Where your brother went, a river met him at the shadow’s edge, a river he walked on
we cannot see, though it flows near us and all the small fish you can imagine wait, circling as if on a merry-go-round until he toes in; and it is then they feel his small steps, each vibration a plated splash and they rise: blue gills, pygmy puffer fish, black mollies, orange clowns, all clamber, making for him a path.

He is not alone. Every step he takes, a fish takes its place underfoot, each fish a finned rock holding him as he walks so that your brother who cannot swim begins to hopscotch, sinking ever so slightly and then popping up, the fish under him shimmering like landing lights; in the dimpling water, the kiss of stars where he treads. He twirls and looks back; his arms spread wide beckon us, but the shore he left is fogged and fading.
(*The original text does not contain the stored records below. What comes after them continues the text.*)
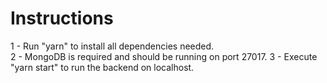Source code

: # Instructions

1 - Run "yarn" to install all dependencies needed.<br>
2 - MongoDB is required and should be running on port 27017.
3 - Execute "yarn start" to run the backend on localhost.
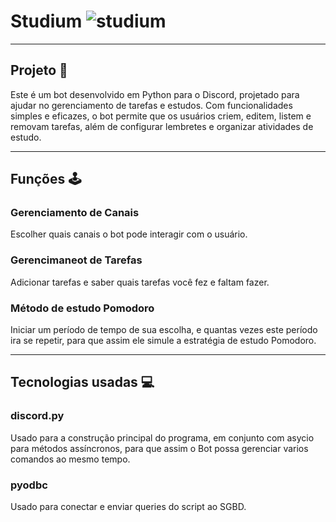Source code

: # Studium ![studium](https://github.com/user-attachments/assets/9066d3d5-1e34-4010-a4e1-d192b4cc9907)


---

## Projeto 🔧 
Este é um bot desenvolvido em Python para o Discord, projetado para ajudar no gerenciamento de tarefas e estudos. Com funcionalidades simples e eficazes, o bot permite que os usuários criem, editem, listem e removam tarefas, além de configurar lembretes e organizar atividades de estudo.

---

## Funções 🕹️

### Gerenciamento de Canais
Escolher quais canais o bot pode interagir com o usuário.

### Gerencimaneot de Tarefas
Adicionar tarefas e saber quais tarefas você fez e faltam fazer.

### Método de estudo Pomodoro
Iniciar um período de tempo de sua escolha, e quantas vezes este período ira se repetir, para que assim ele simule a estratégia de estudo Pomodoro.

---

## Tecnologias usadas 💻

### discord.py
Usado para a construção principal do programa, em conjunto com asycio para métodos assíncronos, para que assim o Bot possa gerenciar varios comandos ao mesmo tempo.

### pyodbc
Usado para conectar e enviar queries do script ao SGBD.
Now he is distant and small, but in the vanishing I see him crawl into fins and scales
and become one of them, joyous and teeming. He has learned a new way to live and here inside us, who are mostly water, when you least expect it, you will shiver
and feel him.

Jane C. Miller’s poetry has appeared in numerous journals. She received first prize in Naugatuck River Review’s 11th annual narrative poetry contest. A fellowship recipient from the Delaware Division of the Arts, Miller is co-author of the collection, Walking the Sunken Boards published by Pond Road Press (2019).
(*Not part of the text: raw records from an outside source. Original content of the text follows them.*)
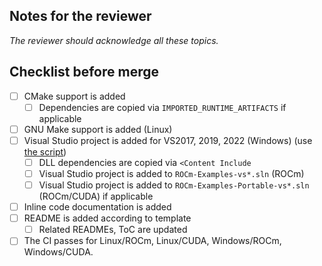 ## Notes for the reviewer

_The reviewer should acknowledge all these topics._
<insert notes>

## Checklist before merge

- [ ] CMake support is added
  - [ ] Dependencies are copied via `IMPORTED_RUNTIME_ARTIFACTS` if applicable
- [ ] GNU Make support is added (Linux)
- [ ] Visual Studio project is added for VS2017, 2019, 2022 (Windows) (use [the script](https://projects.streamhpc.com/departments/knowledge/employee-handbook/-/wikis/Projects/AMD/Libraries/examples/Adding-Visual-Studio-Projects-to-new-examples#scripts))
  - [ ] DLL dependencies are copied via `<Content Include`
  - [ ] Visual Studio project is added to `ROCm-Examples-vs*.sln` (ROCm)
  - [ ] Visual Studio project is added to `ROCm-Examples-Portable-vs*.sln` (ROCm/CUDA) if applicable
- [ ] Inline code documentation is added
- [ ] README is added according to template
  - [ ] Related READMEs, ToC are updated
- [ ] The CI passes for Linux/ROCm, Linux/CUDA, Windows/ROCm, Windows/CUDA.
Honorable Mention: 2020 Sandy Crimmins Poetry Contest

Chad Frame_poetry

We’re twenty, nude, everything firm
and responsive to the touch, soft
breeze cool on our flanks as the pool
laps small waves at the edges, night
purpling above us. You tell me

you have feelings, but I am young
enough to believe chemistry
waits dormant in all things for fire
to ignite—that perfect bonds form
on a whim. Years pass by in months,

six not talking, three back in touch,
each fuck-of-the-week with his flaws
you sob to me—the built frat boy
with awful car playlists, the twink
who texts you from across the room,

the circuit boy who makes the clack-
clack of credit cards on mirrors
every morning as he cuts
his breakfast lines. And each painting
you finish with a casual

mastery, sneaking some aspect
of one of them onto canvas—
the hyperreal Spartan soldier
who looks exactly like the guy
really into getting tied up,

the abstract square that is the house
you move into for a few months
with the one with the high-pitched voice
that drives you to drink and tell me
in some drab diner, like always,

that you wish we could have made it
work. A tentacle of cold cream
slowly wraps around my coffee
as I joke At least you’d paint me,
and the whole dark is strangled pale

Chad Frame’s work appears in Rattle, Mom Egg Review, Barrelhouse, Rust+Moth, and other journals and anthologies, as well as on iTunes from the Library of Congress. He is the Director of the Montgomery County Poet Laureate Program and Poet Laureate Emeritus of Montgomery County, Pennsylvania, the Poetry Editor of Ovunque Siamo: New Italian-American Writing, a founding member of the No River Twice poetry improv performance troupe, and founder of the Caesura Poetry Festival and Retreat.